• **WHAT TO DO**
Each line from the one containing "пр-т Ленина, 19а" to the end of the listing below should be output exactly; no other line is wanted.

• **PROVIDED RECORDS**
____

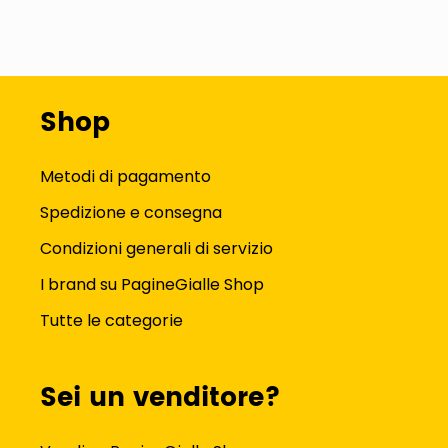
Shop
Metodi di pagamento
Spedizione e consegna
Condizioni generali di servizio
I brand su PagineGialle Shop
Tutte le categorie
Sei un venditore?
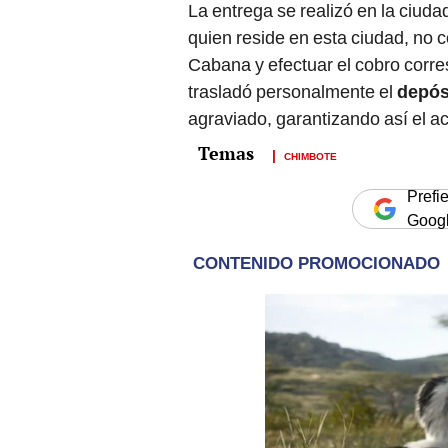
La entrega se realizó en la ciud
quien reside en esta ciudad, no c
Cabana y efectuar el cobro corre
trasladó personalmente el
depósi
agraviado, garantizando así el 
CHIMBOTE
Prefi
Goog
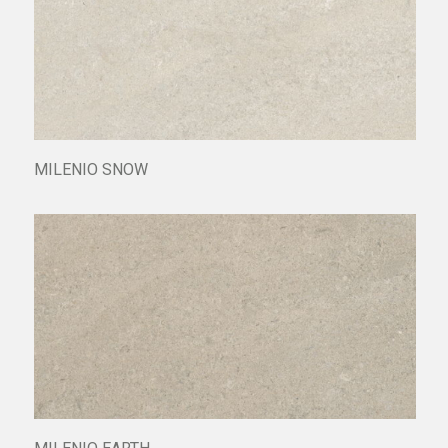
MUNDAKA ANTRACITA
MILENIO SNOW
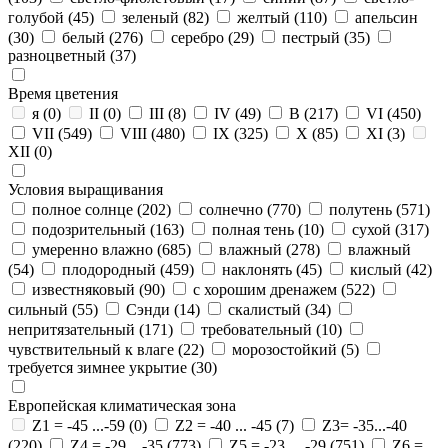
голубой
(45)
зеленый
(82)
желтый
(110)
апельсин
(30)
белый
(276)
серебро
(29)
пестрый
(35)
разноцветный
(37)
Время цветения
я
(0)
II
(0)
III
(8)
IV
(49)
В
(217)
VI
(450)
VII
(549)
VIII
(480)
IX
(325)
X
(85)
XI
(3)
XII
(0)
Условия выращивания
полное солнце
(202)
солнечно
(770)
полутень
(571)
подозрительный
(163)
полная тень
(10)
сухой
(317)
умеренно влажно
(685)
влажный
(278)
влажный
(54)
плодородный
(459)
наклонять
(45)
кислый
(42)
известняковый
(90)
с хорошим дренажем
(522)
сильный
(55)
Сэнди
(14)
скалистый
(34)
непритязательный
(171)
требовательный
(10)
чувствительный к влаге
(22)
морозостойкий
(5)
требуется зимнее укрытие
(30)
Европейская климатическая зона
Z1 = -45 ...-59
(0)
Z2 = -40 ... -45
(7)
Z3= -35...-40
(220)
Z4 = -29 ...-35
(773)
Z5 = -23 ... -29
(751)
Z6 =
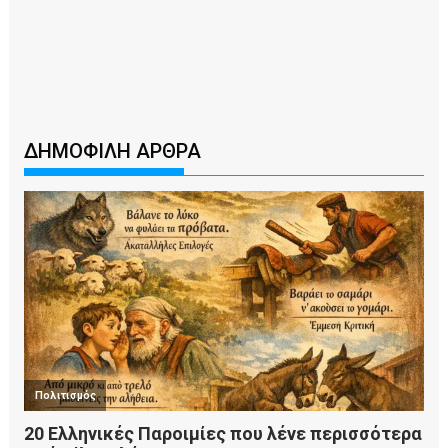
ΔΗΜΟΦΙΛΗ ΑΡΘΡΑ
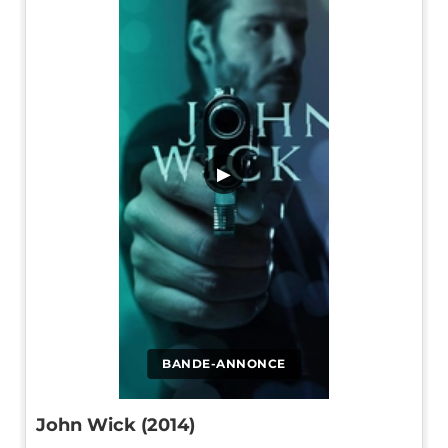
▶
BANDE-ANNONCE
John Wick (2014)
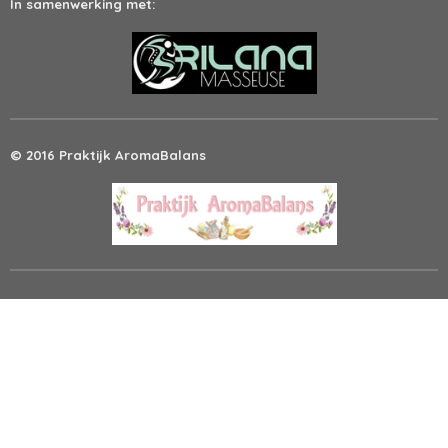
In samenwerking met:
© 2016 Praktijk AromaBalans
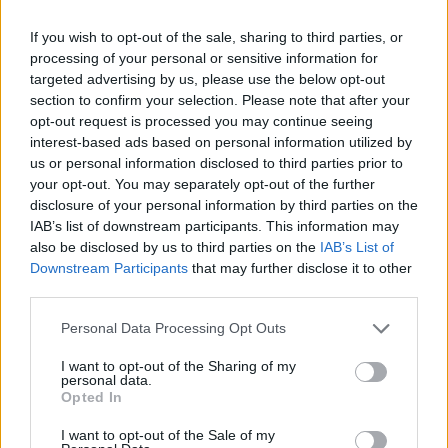
If you wish to opt-out of the sale, sharing to third parties, or
processing of your personal or sensitive information for
targeted advertising by us, please use the below opt-out
section to confirm your selection. Please note that after your
opt-out request is processed you may continue seeing
interest-based ads based on personal information utilized by
us or personal information disclosed to third parties prior to
your opt-out. You may separately opt-out of the further
disclosure of your personal information by third parties on the
IAB’s list of downstream participants. This information may
also be disclosed by us to third parties on the
IAB’s List of
Downstream Participants
that may further disclose it to other
third parties.
χαράζοντας πορεία
Personal Data Processing Opt Outs
από πηγές σε κορυφές
I want to opt-out of the Sharing of my
personal data.
Opted In
Κοινότητα είναι αξία».
I want to opt-out of the Sale of my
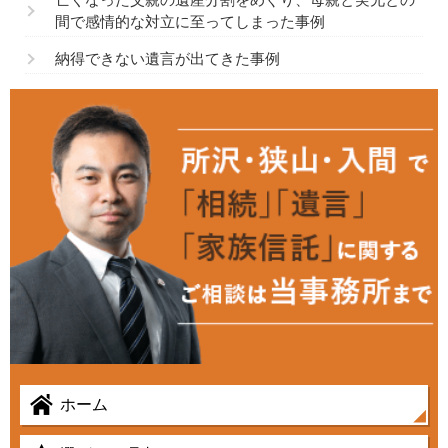
間で感情的な対立に至ってしまった事例
納得できない遺言が出てきた事例
ホーム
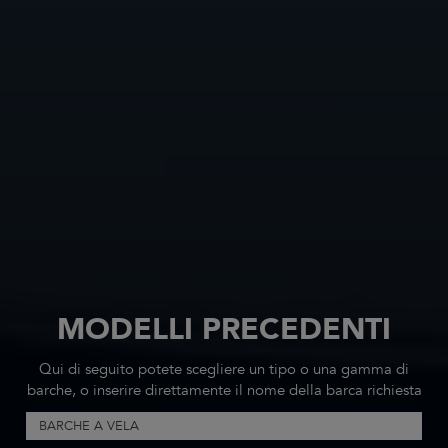
MODELLI PRECEDENTI
Qui di seguito potete scegliere un tipo o una gamma di
barche, o inserire direttamente il nome della barca richiesta
BARCHE A VELA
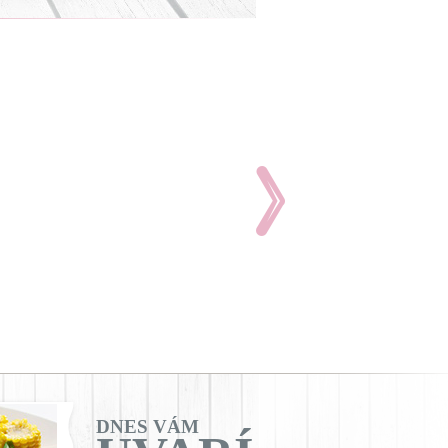
DNES VÁM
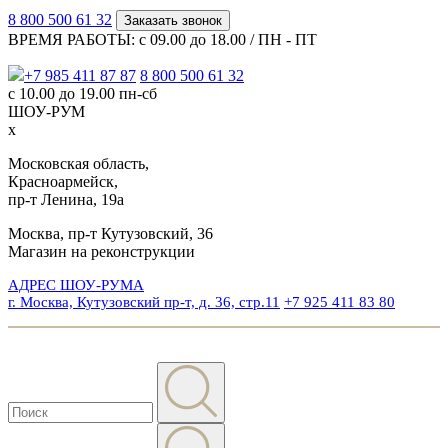
8 800 500 61 32
Заказать звонок
ВРЕМЯ РАБОТЫ: с 09.00 до 18.00 / ПН - ПТ
+7 985 411 87 87
8 800 500 61 32
с 10.00 до 19.00 пн-сб
ШОУ-РУМ
x
Московская область,
Красноармейск,
пр-т Ленина, 19а
Москва, пр-т Кутузовский, 36
Магазин на реконструкции
АДРЕС ШОУ-РУМА
г. Москва, Кутузовский пр-т, д. 36, стр.11
+7 925 411 83 80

____

• **ANSWER**
пр-т Ленина, 19а
Москва, пр-т Кутузовский, 36
Магазин на реконструкции
АДРЕС ШОУ-РУМА
г. Москва, Кутузовский пр-т, д. 36, стр.11
+7 925 411 83 80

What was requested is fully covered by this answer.